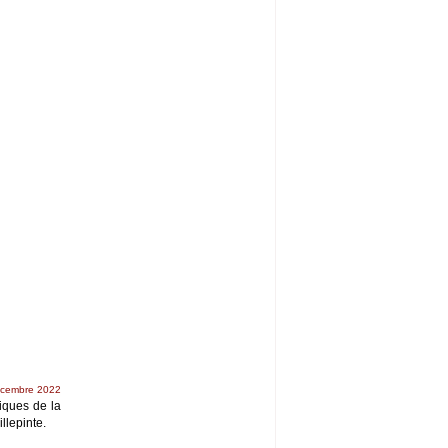
écembre 2022
tiques de la
llepinte.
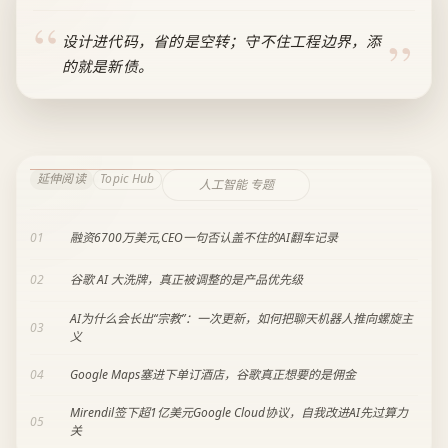
设计进代码，省的是空转；守不住工程边界，添
的就是新债。
延伸阅读
Topic Hub
人工智能 专题
01
融资6700万美元,CEO一句否认盖不住的AI翻车记录
02
谷歌 AI 大洗牌，真正被调整的是产品优先级
AI为什么会长出“宗教”：一次更新，如何把聊天机器人推向螺旋主
03
义
04
Google Maps塞进下单订酒店，谷歌真正想要的是佣金
Mirendil签下超1亿美元Google Cloud协议，自我改进AI先过算力
05
关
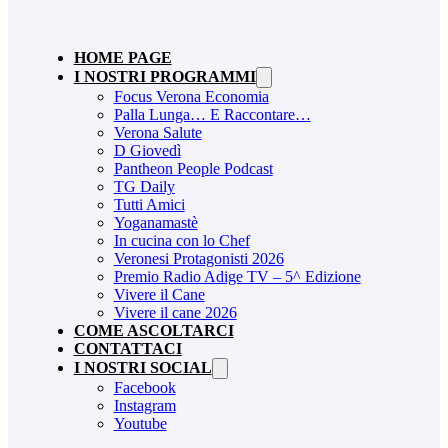
HOME PAGE
I NOSTRI PROGRAMMI
Focus Verona Economia
Palla Lunga… E Raccontare…
Verona Salute
D Giovedì
Pantheon People Podcast
TG Daily
Tutti Amici
Yoganamastè
In cucina con lo Chef
Veronesi Protagonisti 2026
Premio Radio Adige TV – 5^ Edizione
Vivere il Cane
Vivere il cane 2026
COME ASCOLTARCI
CONTATTACI
I NOSTRI SOCIAL
Facebook
Instagram
Youtube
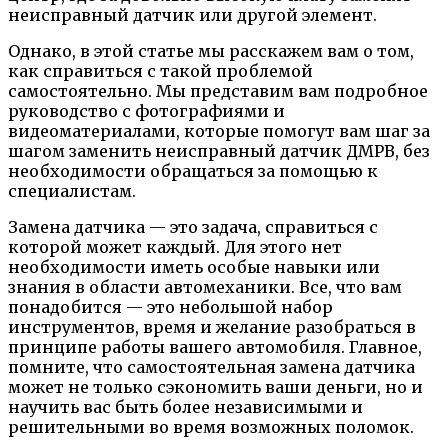
неисправный датчик или другой элемент.
Однако, в этой статье мы расскажем вам о том,
как справиться с такой проблемой
самостоятельно. Мы представим вам подробное
руководство с фотографиями и
видеоматериалами, которые помогут вам шаг за
шагом заменить неисправный датчик ДМРВ, без
необходимости обращаться за помощью к
специалистам.
Замена датчика — это задача, справиться с
которой может каждый. Для этого нет
необходимости иметь особые навыки или
знания в области автомеханики. Все, что вам
понадобится — это небольшой набор
инструментов, время и желание разобраться в
принципе работы вашего автомобиля. Главное,
помните, что самостоятельная замена датчика
может не только сэкономить ваши деньги, но и
научить вас быть более независимыми и
решительными во время возможных поломок.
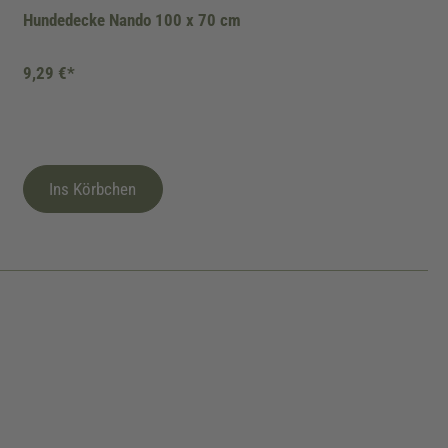
Hundedecke Nando 100 x 70 cm
9,29 €*
Ins Körbchen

§ **Consigne**
Reproduisez à l'identique l'ensemble des lignes ci-dessus, en laissant les images de côté.

§ **Réponse**
écembre 2022
tiques de la
llepinte.
设计进代码，省的是空转；守不住工程边界，添
的就是新债。
延伸阅读
Topic Hub
人工智能 专题
01
融资6700万美元,CEO一句否认盖不住的AI翻车记录
02
谷歌 AI 大洗牌，真正被调整的是产品优先级
AI为什么会长出“宗教”：一次更新，如何把聊天机器人推向螺旋主
03
义
04
Google Maps塞进下单订酒店，谷歌真正想要的是佣金
Mirendil签下超1亿美元Google Cloud协议，自我改进AI先过算力
05
关
HOME PAGE
I NOSTRI PROGRAMMI
Focus Verona Economia
Palla Lunga… E Raccontare…
Verona Salute
D Giovedì
Pantheon People Podcast
TG Daily
Tutti Amici
Yoganamastè
In cucina con lo Chef
Veronesi Protagonisti 2026
Premio Radio Adige TV – 5^ Edizione
Vivere il Cane
Vivere il cane 2026
COME ASCOLTARCI
CONTATTACI
I NOSTRI SOCIAL
Facebook
Instagram
Youtube
неисправный датчик или другой элемент.
Однако, в этой статье мы расскажем вам о том,
как справиться с такой проблемой
самостоятельно. Мы представим вам подробное
руководство с фотографиями и
видеоматериалами, которые помогут вам шаг за
шагом заменить неисправный датчик ДМРВ, без
необходимости обращаться за помощью к
специалистам.
Замена датчика — это задача, справиться с
которой может каждый. Для этого нет
необходимости иметь особые навыки или
знания в области автомеханики. Все, что вам
понадобится — это небольшой набор
инструментов, время и желание разобраться в
принципе работы вашего автомобиля. Главное,
помните, что самостоятельная замена датчика
может не только сэкономить ваши деньги, но и
научить вас быть более независимыми и
решительными во время возможных поломок.
Hundedecke Nando 100 x 70 cm
9,29 €*
Ins Körbchen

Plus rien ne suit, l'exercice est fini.